▸ **DATASET CONTENT**
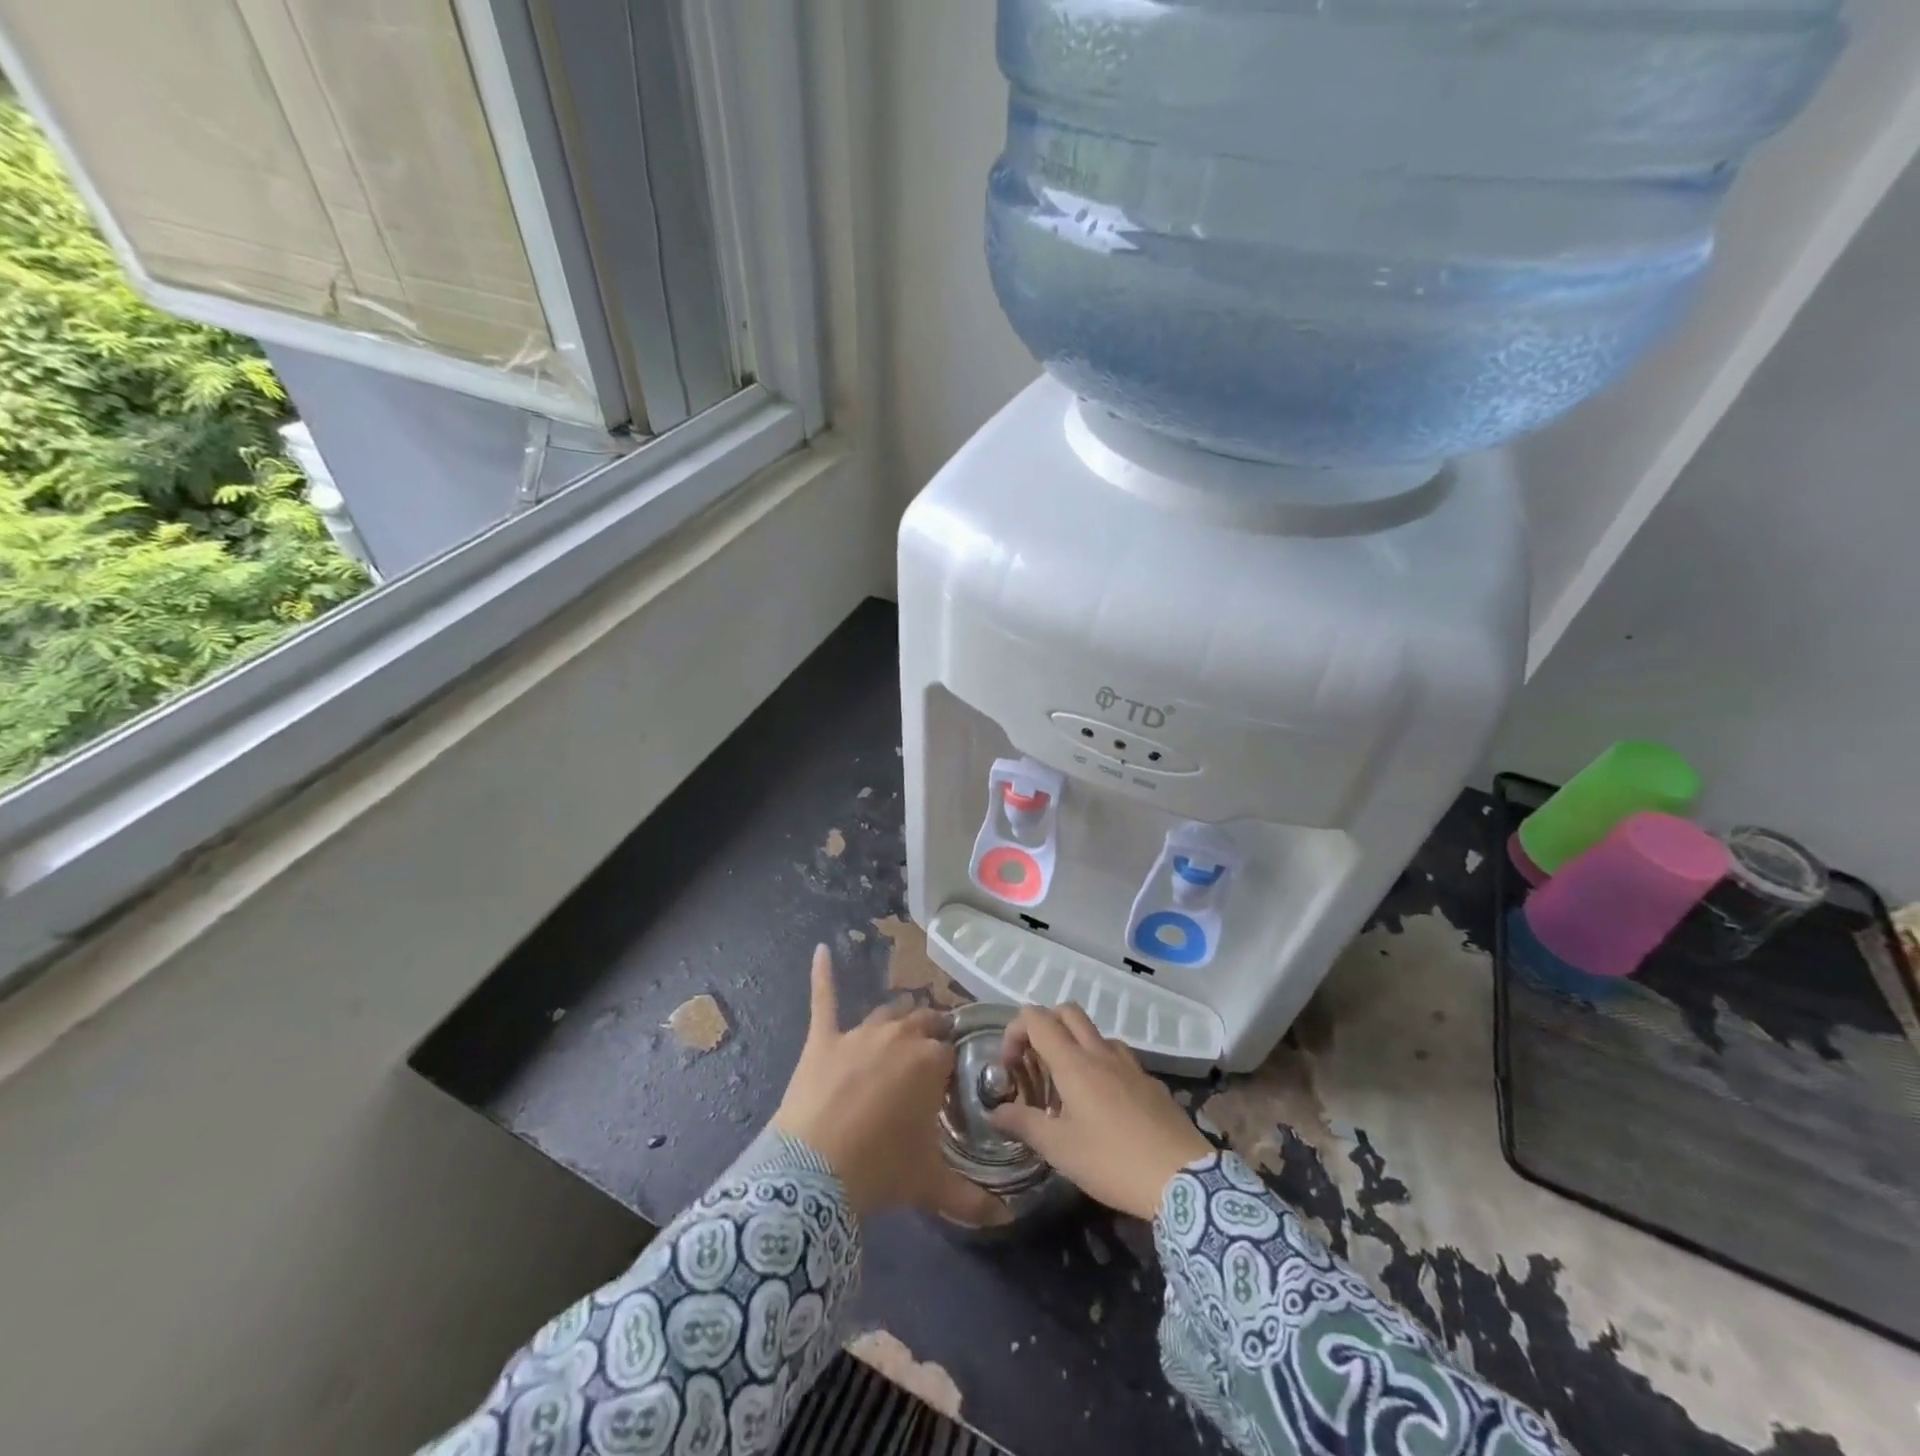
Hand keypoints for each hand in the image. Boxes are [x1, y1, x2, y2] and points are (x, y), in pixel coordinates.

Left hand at [772, 945, 1008, 1226]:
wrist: (814, 1174)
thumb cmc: (880, 1170)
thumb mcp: (930, 1186)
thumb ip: (973, 1200)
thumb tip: (1007, 1220)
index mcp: (930, 1061)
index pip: (950, 1053)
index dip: (950, 1071)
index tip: (948, 1088)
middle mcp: (900, 1036)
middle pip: (922, 1025)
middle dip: (929, 1038)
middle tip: (929, 1060)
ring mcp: (859, 1034)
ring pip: (886, 1015)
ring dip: (897, 1022)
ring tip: (902, 1031)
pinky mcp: (823, 1039)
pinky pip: (824, 999)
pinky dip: (822, 974)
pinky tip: (821, 951)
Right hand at [986, 1004, 1212, 1220]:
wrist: (1183, 1179)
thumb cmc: (1112, 1161)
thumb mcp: (1059, 1149)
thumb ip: (1023, 1124)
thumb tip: (994, 1111)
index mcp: (1073, 1063)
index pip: (1036, 1018)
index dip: (1015, 1031)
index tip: (1010, 1065)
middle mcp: (1100, 1052)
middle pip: (1067, 1011)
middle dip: (1044, 1026)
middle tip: (1036, 1063)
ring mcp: (1130, 1064)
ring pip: (1095, 1033)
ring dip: (1075, 1045)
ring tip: (1068, 1087)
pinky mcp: (1150, 1081)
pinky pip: (1118, 1057)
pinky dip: (1101, 1065)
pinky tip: (1103, 1106)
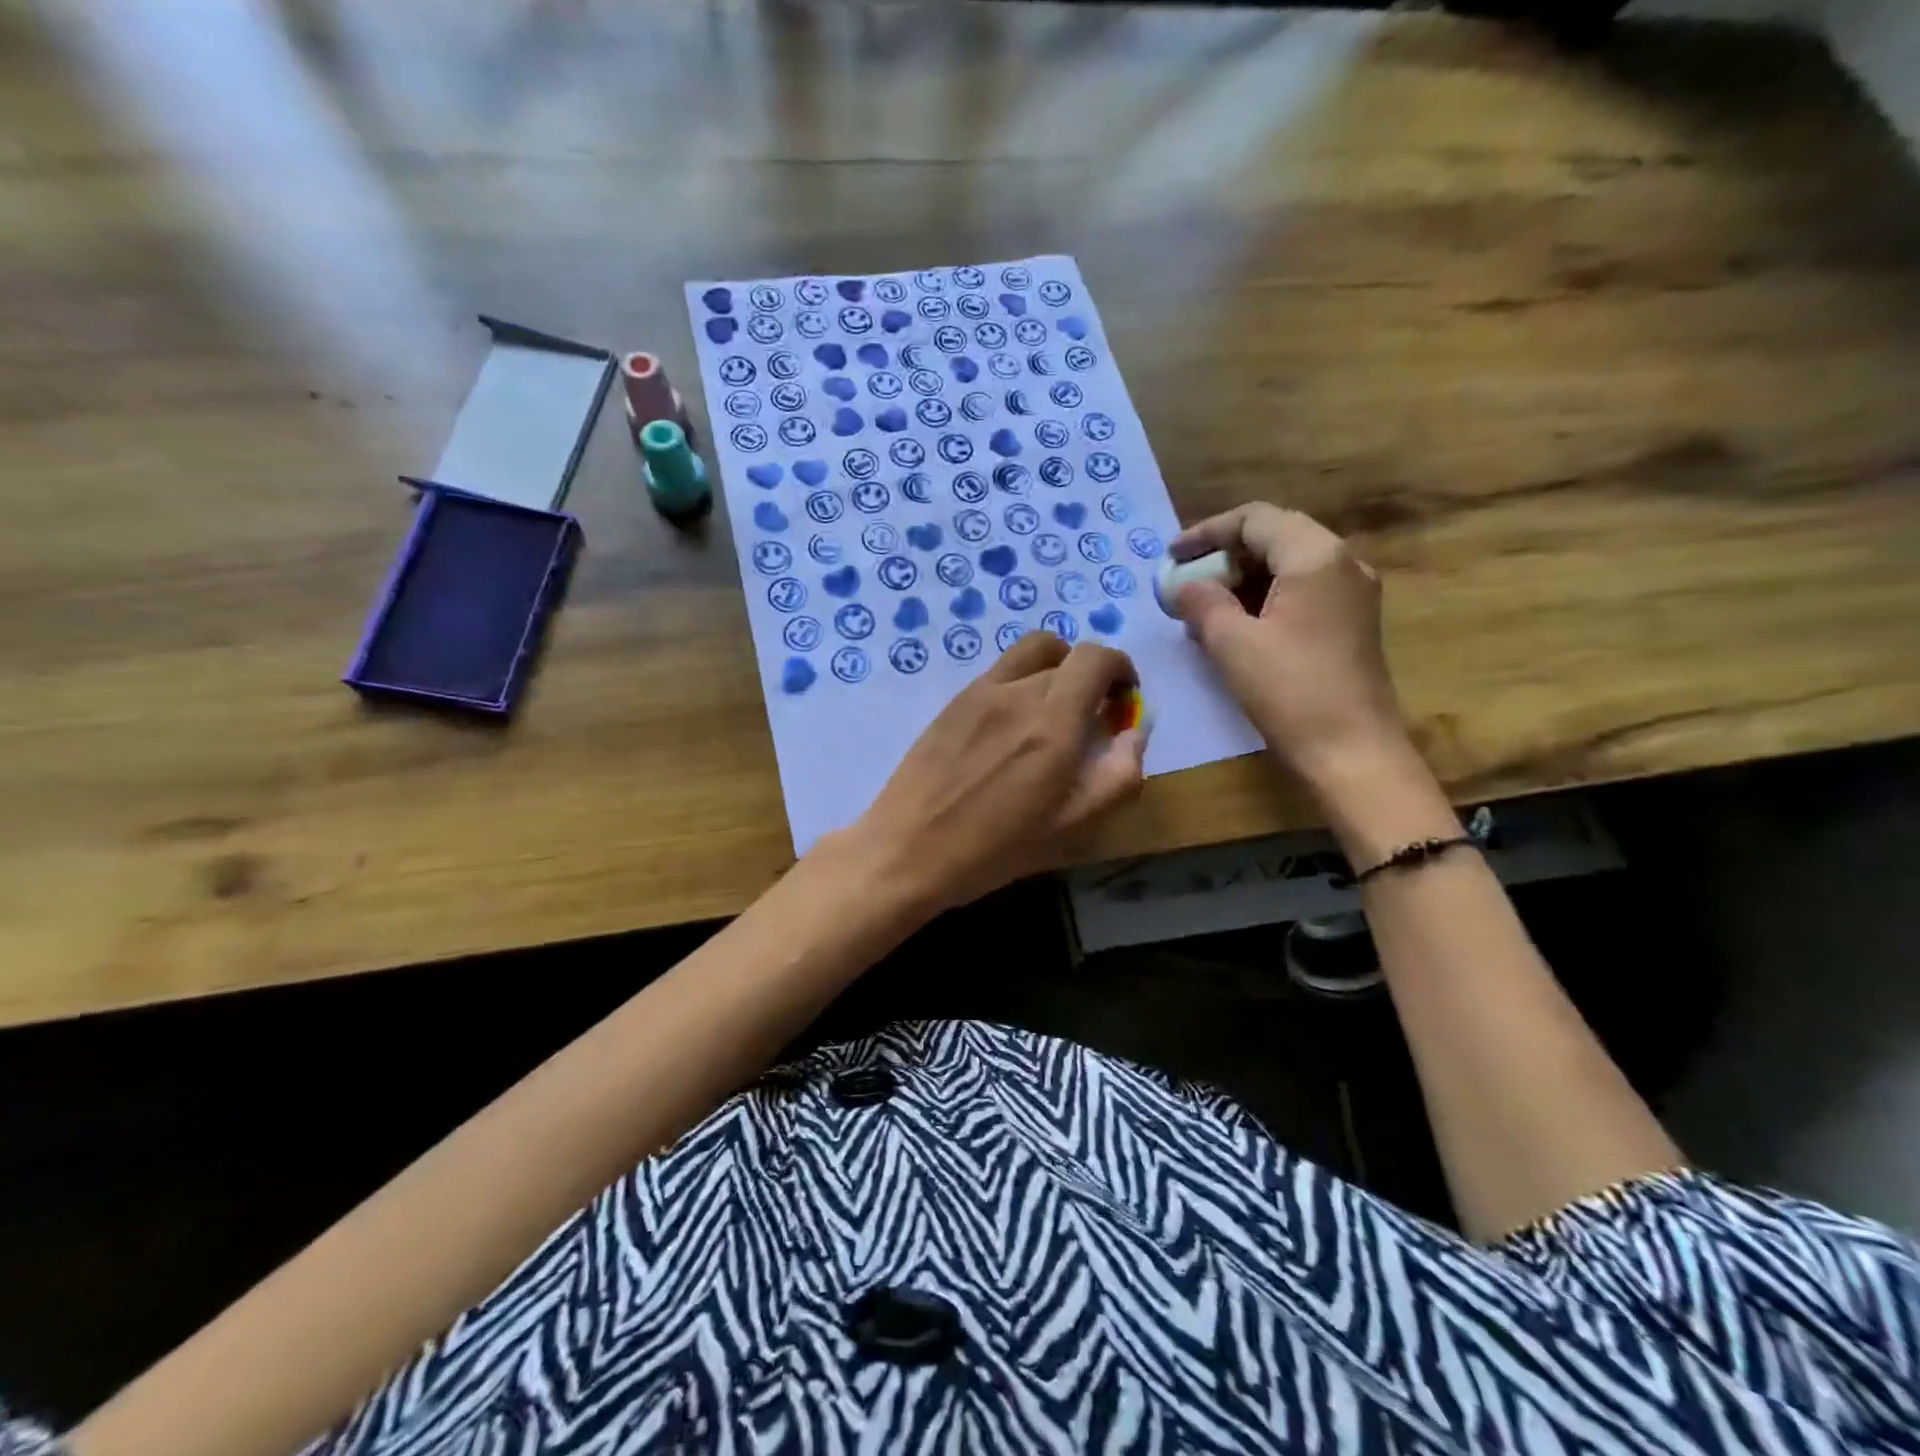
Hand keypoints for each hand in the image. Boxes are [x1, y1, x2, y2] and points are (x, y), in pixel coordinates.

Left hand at [843, 633, 1147, 913]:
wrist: (909, 850)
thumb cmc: (997, 849)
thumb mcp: (1074, 826)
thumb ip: (1119, 774)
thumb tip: (1134, 731)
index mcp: (1053, 722)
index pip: (1097, 658)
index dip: (1120, 669)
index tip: (1122, 701)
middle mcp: (1017, 692)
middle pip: (1066, 656)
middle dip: (1090, 679)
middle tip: (1089, 719)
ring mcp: (979, 692)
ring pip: (1030, 652)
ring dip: (1055, 668)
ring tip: (1052, 712)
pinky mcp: (953, 701)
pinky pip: (1000, 672)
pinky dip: (1021, 682)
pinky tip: (1011, 728)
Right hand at [1168, 503, 1405, 781]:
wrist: (1352, 752)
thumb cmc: (1290, 692)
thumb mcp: (1232, 643)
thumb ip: (1202, 602)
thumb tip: (1184, 585)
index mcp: (1315, 556)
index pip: (1254, 519)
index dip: (1206, 532)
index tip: (1170, 556)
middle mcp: (1342, 563)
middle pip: (1274, 536)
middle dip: (1223, 554)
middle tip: (1184, 580)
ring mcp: (1352, 593)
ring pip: (1287, 565)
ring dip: (1241, 578)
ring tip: (1201, 606)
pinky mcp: (1350, 623)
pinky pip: (1301, 591)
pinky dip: (1263, 598)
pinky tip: (1233, 625)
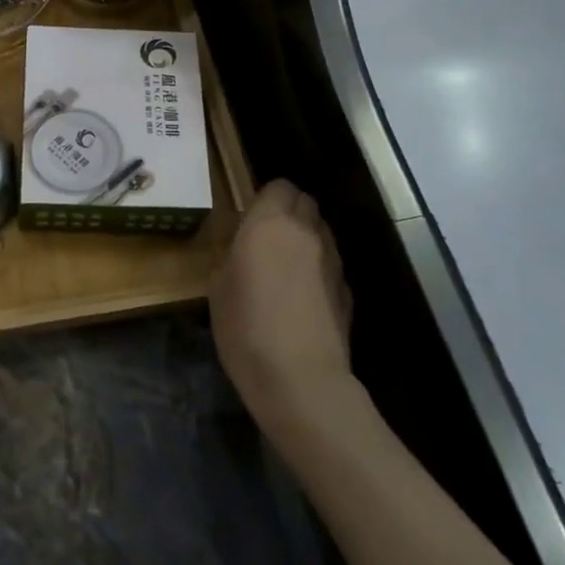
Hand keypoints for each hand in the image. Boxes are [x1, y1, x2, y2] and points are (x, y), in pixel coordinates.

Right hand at [209, 181, 353, 437]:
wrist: (300, 378)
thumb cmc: (245, 326)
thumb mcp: (217, 286)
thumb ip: (231, 253)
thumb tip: (240, 246)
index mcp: (270, 223)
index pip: (278, 186)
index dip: (265, 197)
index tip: (248, 217)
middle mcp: (306, 232)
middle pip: (304, 202)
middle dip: (287, 211)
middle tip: (264, 237)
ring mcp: (332, 260)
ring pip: (320, 231)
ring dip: (303, 238)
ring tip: (283, 267)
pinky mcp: (347, 289)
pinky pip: (329, 263)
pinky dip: (316, 268)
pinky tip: (300, 297)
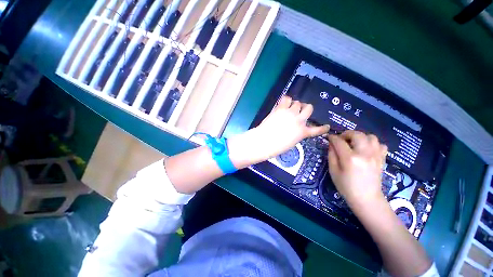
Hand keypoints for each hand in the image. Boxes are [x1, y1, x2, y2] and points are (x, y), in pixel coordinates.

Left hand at [254, 96, 329, 159]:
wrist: (264, 141)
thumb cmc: (276, 147)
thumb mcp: (291, 143)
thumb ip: (297, 134)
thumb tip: (295, 128)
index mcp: (303, 132)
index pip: (317, 130)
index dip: (323, 128)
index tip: (327, 126)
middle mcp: (299, 121)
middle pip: (309, 108)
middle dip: (305, 109)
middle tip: (300, 111)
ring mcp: (290, 113)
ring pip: (298, 102)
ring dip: (295, 105)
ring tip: (289, 108)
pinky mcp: (281, 109)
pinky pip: (287, 98)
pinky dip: (286, 100)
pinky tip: (283, 104)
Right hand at [327, 130, 387, 206]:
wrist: (367, 199)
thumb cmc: (346, 186)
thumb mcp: (333, 171)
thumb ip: (331, 155)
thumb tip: (331, 144)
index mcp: (350, 158)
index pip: (339, 141)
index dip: (332, 137)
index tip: (329, 137)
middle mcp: (365, 154)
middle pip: (356, 134)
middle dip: (346, 134)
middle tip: (341, 139)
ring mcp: (376, 156)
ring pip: (370, 136)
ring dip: (360, 137)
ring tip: (354, 143)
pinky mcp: (382, 159)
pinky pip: (380, 144)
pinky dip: (372, 143)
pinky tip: (366, 149)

▸ **TASK**
In the entries above, one line contains "thumb tip: (295, 128)" and another contains "thumb cmc: (346, 186)". Reproduce exactly those two lines and the lines between them, nothing else.

▸ **EXERCISE RESPONSE**
thumb tip: (295, 128)
index mcp: (303, 132)
index pip: (317, 130)
index dip: (323, 128)
index tip: (327, 126)
middle mcp: (299, 121)
middle pip: (309, 108)
middle dip: (305, 109)
middle tip: (300, 111)
ring mcp: (290, 113)
ring pip: (298, 102)
ring dip: (295, 105)
ring tip: (289, 108)
pinky mcp: (281, 109)
pinky pip: (287, 98)
pinky dip: (286, 100)
pinky tip: (283, 104)
Right hand at [327, 130, 387, 206]:
wrist: (367, 199)
thumb cmc: (346, 186)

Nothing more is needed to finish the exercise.